The village lies on a coast called Costa Viola - "the Violet Coast". The name is not poetic - it is a scientific fact. Sea algae in this region give the water a violet hue under certain conditions, a phenomenon that even Plato described in antiquity. At the foot of Aspromonte, Scilla is not just a postcard - it is also a scientific anomaly.
The history is as old as the Mediterranean. The first settlements are linked to Trojan communities in the 5th century BC. Later the village survives Vandal and Saracen attacks. In the 11th century, the Normans rebuild it, opening it to trade. The Ruffo fortress, built to defend against pirates, still dominates the seaside quarter Chianalea. And the Maria Santissima Immaculata Church from the 5th century is considered the oldest Christian building in Calabria.
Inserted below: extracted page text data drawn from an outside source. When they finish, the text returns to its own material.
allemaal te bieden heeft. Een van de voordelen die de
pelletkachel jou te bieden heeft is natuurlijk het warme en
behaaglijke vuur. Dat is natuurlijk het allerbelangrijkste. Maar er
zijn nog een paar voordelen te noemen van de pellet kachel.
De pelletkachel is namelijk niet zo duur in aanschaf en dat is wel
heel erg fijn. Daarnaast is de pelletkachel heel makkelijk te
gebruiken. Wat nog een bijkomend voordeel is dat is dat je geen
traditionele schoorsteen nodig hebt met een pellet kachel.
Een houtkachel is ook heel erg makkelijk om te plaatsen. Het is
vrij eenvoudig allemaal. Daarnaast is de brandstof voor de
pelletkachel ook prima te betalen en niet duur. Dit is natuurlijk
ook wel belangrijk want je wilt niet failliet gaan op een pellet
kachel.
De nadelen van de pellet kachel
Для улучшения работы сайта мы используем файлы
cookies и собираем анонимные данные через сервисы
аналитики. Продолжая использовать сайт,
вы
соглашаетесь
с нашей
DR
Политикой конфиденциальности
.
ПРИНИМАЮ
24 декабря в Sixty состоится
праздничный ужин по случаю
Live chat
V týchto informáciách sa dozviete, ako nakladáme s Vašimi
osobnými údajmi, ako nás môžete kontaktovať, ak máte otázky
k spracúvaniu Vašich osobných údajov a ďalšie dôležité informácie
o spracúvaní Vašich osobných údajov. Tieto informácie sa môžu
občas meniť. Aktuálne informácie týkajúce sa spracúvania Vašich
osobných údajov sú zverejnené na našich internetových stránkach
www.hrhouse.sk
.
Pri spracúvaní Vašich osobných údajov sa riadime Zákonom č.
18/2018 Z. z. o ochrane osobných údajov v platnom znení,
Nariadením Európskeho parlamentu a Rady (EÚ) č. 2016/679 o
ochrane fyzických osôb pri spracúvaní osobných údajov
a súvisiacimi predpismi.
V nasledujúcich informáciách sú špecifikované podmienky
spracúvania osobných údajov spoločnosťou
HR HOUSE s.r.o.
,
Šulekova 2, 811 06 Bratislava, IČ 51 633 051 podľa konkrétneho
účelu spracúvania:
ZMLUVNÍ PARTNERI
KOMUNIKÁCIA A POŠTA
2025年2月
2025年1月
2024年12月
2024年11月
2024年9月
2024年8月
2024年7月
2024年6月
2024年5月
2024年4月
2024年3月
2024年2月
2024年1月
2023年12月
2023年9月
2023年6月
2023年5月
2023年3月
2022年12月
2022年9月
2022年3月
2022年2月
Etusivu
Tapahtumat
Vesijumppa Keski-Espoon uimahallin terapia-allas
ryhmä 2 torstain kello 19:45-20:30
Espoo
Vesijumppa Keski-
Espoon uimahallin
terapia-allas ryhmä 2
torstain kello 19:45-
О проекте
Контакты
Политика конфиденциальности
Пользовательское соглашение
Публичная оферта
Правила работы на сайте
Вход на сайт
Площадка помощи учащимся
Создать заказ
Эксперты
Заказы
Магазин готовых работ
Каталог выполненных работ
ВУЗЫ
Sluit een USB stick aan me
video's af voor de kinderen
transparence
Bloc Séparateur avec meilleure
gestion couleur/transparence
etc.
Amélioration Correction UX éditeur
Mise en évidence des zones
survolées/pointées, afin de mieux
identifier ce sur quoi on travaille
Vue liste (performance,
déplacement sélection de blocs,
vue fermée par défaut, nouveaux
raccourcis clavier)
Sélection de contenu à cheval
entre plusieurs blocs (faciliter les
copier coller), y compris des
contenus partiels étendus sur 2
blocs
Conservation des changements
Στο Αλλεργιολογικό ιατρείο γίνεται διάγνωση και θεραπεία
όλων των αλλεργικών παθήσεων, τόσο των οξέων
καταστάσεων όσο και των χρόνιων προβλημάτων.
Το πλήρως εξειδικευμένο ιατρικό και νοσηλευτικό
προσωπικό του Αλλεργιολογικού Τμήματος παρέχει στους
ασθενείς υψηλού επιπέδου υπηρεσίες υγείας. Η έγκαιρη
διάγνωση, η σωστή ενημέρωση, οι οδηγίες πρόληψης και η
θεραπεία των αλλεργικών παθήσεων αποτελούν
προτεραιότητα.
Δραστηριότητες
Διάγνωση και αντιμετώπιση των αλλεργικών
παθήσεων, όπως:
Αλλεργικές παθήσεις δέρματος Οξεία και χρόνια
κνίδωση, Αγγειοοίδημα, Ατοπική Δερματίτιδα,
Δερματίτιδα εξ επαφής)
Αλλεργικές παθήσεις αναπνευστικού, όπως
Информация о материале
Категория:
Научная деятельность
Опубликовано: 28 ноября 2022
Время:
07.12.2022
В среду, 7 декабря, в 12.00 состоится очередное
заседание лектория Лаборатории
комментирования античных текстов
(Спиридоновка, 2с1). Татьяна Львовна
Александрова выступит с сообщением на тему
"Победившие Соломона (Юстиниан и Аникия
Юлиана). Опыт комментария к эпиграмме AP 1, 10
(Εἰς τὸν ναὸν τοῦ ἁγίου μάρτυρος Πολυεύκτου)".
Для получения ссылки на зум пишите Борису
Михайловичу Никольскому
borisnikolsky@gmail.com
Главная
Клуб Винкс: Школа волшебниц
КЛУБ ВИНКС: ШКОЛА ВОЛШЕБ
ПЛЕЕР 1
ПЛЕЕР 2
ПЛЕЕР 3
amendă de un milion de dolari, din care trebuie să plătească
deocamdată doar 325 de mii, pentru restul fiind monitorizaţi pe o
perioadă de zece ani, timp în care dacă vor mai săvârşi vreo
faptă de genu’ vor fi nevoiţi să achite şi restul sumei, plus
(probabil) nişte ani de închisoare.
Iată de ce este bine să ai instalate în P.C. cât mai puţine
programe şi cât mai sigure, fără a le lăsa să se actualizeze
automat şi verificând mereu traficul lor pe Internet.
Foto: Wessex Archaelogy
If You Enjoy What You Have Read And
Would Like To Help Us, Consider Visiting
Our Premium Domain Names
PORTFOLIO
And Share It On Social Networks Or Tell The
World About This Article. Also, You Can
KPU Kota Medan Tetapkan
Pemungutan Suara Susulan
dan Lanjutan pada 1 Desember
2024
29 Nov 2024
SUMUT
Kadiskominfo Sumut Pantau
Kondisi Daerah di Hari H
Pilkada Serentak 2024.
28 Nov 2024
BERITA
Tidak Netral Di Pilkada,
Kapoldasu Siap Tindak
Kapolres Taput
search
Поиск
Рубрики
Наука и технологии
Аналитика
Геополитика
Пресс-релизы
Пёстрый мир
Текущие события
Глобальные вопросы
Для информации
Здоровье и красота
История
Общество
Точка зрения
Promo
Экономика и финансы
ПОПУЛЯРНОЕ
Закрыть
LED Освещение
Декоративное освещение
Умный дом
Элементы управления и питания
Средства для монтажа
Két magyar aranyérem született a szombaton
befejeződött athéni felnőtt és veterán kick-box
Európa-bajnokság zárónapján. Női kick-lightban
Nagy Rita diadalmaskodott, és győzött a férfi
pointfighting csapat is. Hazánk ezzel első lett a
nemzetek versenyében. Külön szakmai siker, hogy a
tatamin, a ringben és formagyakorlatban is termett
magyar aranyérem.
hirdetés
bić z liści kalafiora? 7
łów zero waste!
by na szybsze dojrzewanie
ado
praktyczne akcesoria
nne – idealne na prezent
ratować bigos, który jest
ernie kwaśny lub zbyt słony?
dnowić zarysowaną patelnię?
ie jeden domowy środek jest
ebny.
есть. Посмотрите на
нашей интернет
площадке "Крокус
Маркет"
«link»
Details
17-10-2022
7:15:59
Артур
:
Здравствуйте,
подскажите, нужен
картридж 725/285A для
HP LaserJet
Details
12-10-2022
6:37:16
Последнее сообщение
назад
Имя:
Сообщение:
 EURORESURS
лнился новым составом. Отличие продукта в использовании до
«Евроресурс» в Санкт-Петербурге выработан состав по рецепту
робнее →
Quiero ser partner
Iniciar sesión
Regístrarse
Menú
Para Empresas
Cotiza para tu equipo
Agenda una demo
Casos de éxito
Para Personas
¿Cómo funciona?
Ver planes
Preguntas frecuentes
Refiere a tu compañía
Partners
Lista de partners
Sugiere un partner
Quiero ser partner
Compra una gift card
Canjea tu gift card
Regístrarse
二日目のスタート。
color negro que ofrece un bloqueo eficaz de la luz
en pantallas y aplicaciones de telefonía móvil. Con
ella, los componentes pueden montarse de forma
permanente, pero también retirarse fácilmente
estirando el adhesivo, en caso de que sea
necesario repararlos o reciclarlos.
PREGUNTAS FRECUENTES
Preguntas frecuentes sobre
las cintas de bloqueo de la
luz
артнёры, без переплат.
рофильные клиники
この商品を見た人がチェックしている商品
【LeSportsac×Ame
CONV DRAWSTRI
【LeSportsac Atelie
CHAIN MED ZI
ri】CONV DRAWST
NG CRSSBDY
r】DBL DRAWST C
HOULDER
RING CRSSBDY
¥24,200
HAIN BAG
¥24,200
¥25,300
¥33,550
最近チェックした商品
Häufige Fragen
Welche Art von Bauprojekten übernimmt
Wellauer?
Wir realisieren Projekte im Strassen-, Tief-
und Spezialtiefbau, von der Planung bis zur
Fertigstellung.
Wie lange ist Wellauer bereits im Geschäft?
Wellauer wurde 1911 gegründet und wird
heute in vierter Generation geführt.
The village is divided into three zones. Marina Grande is the bathers' beach, with sand and calm water. San Giorgio is the upper part, with little streets climbing like stairs. And Chianalea di Scilla is what catches the eye of every visitor - the old fishermen's houses look as if they grew directly out of the sea, built atop rocks that were once just the floor of the bay.
The cuisine is simple and powerful: swordfish is the king of the table. It is made in rolls, on parmesan, grilled, or as an Italian take on a burger. Local fishermen still use traditional boats with wooden tops representing the constellation "Ursa Minor" - a heritage that is not an exhibit, but a tool in daily use.
For visitors who want more than the beach, there are Palazzo Scategna (today a hotel), Villa Zagari from 1933 (a national monument), the Ruffo fountain from the 16th century, and the Fontana dei tre Canali from the 17th. In Piazza San Rocco stands a statue of Scilla herself - the mythical creature from Homer's "Odyssey" after which the village is named.
For a Balkan traveller, Scilla is close - as close as the Albanian coast is for Italians. But unlike Tuscany or Puglia, here you are not surrounded by buses and tour groups. You can sit at a café on Marina Grande at seven in the evening and watch Stromboli smoking in the distance - and be the only customer at the table without an Italian accent.